Expand it and then apply known solutions or repeatedly guess and then verify possible complexities, usually by induction: trial and error.
How does the trial and error method of finding the complexity of an algorithm from a recurrence relation work?
It involves repeatedly guessing and then verifying possible complexities; verification usually via mathematical induction.
T(n) will = T(m) + another term, z; z depends on the nature of the algorithm, m < n, usually m = n - 1. When guessing T(n) is of a certain order of complexity, set the extra term to be that of the order ÷ n. For example, when trying O(n^2), set the term order as O(n).
You know the trial works when you can expand it into multiple recursive substeps, and the number of steps and complexities in each step corresponds to the nature of the algorithm. (? this + relevance math induction)
How do you solve the complexity of a problem from its recurrence relation by hand?
Try different n values in T(n) to try to work out a generalisation of T(n) in terms of only the base case (T(1) usually) and n - not in terms of T(m) where m < n, a usual.
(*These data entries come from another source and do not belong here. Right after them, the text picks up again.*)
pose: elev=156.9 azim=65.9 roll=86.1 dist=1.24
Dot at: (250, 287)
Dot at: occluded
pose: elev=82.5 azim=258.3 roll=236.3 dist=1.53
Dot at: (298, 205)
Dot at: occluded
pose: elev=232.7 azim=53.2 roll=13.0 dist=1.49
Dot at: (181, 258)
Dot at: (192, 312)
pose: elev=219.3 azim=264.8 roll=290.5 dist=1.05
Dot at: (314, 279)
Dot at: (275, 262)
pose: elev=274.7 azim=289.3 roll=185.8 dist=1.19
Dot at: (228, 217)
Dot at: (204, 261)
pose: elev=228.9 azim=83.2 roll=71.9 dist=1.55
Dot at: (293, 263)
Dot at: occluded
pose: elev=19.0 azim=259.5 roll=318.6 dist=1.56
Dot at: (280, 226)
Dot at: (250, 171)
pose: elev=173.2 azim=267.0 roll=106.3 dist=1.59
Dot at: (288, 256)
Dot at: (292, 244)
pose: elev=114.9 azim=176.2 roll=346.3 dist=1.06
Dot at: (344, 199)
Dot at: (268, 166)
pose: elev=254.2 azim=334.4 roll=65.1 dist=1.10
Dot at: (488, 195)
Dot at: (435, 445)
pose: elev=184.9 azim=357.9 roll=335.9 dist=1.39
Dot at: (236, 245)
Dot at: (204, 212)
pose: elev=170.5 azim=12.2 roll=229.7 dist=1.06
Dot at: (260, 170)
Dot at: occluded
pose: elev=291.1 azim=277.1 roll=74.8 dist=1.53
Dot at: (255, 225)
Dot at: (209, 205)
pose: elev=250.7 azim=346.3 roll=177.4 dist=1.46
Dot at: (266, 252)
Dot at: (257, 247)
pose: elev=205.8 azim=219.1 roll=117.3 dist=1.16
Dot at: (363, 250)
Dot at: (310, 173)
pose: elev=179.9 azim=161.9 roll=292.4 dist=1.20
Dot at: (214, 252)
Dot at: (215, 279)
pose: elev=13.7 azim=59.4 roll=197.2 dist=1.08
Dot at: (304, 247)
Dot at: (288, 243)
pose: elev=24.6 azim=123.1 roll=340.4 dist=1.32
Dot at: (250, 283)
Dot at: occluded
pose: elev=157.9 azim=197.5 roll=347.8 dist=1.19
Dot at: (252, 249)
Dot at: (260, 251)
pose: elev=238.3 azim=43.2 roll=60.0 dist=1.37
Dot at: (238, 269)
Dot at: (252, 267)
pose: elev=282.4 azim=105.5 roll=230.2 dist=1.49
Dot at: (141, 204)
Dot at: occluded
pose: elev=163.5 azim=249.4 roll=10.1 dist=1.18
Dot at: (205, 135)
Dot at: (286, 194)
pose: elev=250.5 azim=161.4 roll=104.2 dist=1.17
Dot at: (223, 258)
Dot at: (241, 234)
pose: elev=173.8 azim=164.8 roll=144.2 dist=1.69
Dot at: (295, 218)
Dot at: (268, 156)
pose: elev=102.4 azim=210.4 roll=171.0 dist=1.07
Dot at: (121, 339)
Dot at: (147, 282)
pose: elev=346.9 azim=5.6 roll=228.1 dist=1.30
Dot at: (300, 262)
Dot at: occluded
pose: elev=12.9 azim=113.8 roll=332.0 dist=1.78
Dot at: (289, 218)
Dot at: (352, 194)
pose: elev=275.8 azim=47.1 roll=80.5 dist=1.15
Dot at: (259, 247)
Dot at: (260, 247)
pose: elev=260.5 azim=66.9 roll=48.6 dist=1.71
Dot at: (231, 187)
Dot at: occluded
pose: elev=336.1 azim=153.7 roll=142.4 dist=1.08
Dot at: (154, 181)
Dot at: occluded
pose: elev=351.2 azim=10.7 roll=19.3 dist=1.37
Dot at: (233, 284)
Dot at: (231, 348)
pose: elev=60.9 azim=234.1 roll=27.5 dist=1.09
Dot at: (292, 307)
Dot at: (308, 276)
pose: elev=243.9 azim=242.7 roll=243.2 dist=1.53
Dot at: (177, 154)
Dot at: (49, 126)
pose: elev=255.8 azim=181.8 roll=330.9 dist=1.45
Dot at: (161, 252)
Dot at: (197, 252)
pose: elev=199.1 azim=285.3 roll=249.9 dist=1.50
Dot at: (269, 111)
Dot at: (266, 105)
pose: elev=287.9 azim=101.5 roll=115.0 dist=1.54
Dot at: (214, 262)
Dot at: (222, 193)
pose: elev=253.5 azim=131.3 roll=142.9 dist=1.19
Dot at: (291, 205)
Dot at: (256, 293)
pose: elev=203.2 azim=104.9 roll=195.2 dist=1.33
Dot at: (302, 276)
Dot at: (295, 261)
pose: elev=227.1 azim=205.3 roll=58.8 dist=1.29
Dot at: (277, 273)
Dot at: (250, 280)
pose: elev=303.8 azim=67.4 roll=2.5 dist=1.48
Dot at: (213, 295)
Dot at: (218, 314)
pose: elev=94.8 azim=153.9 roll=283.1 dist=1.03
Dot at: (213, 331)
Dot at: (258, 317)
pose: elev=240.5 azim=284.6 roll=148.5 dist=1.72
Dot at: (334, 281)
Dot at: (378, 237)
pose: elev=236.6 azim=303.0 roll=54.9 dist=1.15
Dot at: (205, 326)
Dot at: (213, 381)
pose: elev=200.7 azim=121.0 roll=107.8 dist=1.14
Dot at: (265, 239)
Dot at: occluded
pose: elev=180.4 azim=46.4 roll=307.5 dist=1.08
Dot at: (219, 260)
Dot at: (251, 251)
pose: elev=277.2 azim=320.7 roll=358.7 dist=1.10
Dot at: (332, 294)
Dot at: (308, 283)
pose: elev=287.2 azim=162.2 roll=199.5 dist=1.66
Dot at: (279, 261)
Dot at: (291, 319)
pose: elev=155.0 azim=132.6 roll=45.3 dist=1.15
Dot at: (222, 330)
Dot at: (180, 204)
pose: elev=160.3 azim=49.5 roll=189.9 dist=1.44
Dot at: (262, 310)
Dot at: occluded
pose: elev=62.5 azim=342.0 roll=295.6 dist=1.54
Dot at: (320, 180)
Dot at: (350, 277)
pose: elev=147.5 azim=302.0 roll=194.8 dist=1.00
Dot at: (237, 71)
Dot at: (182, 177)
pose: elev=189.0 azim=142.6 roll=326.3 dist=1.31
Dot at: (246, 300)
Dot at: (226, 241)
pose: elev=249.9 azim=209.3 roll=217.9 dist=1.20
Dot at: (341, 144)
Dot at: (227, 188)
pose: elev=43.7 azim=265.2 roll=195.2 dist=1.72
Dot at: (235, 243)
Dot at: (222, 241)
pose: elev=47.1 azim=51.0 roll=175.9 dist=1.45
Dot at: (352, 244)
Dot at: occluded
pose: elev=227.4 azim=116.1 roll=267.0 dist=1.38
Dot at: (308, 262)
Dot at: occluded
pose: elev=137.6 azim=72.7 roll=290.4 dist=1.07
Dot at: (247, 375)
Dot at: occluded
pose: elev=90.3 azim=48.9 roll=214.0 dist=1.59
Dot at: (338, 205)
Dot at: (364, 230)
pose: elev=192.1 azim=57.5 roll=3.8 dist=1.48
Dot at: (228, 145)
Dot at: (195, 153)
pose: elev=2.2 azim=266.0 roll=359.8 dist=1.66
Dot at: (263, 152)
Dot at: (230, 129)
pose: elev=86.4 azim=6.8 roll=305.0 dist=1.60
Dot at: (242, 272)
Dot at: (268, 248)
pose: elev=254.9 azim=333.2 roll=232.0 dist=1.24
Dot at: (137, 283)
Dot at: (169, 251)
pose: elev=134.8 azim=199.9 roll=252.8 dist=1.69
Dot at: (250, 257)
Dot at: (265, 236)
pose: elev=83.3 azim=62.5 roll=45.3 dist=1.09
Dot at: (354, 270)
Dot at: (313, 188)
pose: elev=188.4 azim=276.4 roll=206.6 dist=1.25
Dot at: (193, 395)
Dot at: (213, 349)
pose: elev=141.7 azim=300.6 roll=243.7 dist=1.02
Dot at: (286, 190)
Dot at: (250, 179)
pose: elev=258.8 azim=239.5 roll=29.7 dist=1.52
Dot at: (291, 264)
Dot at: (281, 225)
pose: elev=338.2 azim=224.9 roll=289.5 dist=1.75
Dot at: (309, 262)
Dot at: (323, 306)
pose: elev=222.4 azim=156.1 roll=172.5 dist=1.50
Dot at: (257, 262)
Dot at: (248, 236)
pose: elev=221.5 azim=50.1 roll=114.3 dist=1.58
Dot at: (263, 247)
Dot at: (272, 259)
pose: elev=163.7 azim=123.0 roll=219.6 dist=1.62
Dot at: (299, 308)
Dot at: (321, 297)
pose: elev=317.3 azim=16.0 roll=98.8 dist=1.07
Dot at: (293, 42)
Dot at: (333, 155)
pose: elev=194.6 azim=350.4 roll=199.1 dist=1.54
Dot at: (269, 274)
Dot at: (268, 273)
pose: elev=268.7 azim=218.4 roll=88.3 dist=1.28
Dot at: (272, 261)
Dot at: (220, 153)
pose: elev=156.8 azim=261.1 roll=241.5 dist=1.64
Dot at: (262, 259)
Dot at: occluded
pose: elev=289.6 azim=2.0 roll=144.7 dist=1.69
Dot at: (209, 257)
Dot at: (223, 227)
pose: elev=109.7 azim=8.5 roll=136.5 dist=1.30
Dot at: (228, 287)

You can then derive the complexity from this. You might need to use understanding of the problem, e.g. number of comparisons = k in sorting and number of decisions from them = 2 ^ k <= n!, for example substituting in k somewhere to be able to reduce a term to its complexity order only.
What is the Master Theorem for divide-and-conquer recurrences?
Provides a general form of divide-and-conquer recurrences and 3 cases for them that must hold.
What is the Master Theorem’s general form?
T(n) = a * T(n / b) + f(n)
a and b are constants such a >= 1, b > 1
What is the first Master Theorem case?
If f(n) = O(n^(logb(a-e)) for some constant e > 0, then T(n) = Θ(n ^ (logb(a)))
What is the second Master Theorem case?
If f(n) = Θ(n ^ (logb(a)) * log^k(n)) for some constant k >= 0, then T(n) = Θ(n ^ (logb(a)) * log^(k+1) of (n))
What is the third Master Theorem case?
If f(n) = Ω(n ^ logb(a+e)) for some constant e > 0, and f(n) satisfies the regularity condition, then T(n) = Θ(f(n)).
Note the regularity condition is when a problem has af * (n / b) <= c * f(n) for a sufficently large n and a constant c < 1.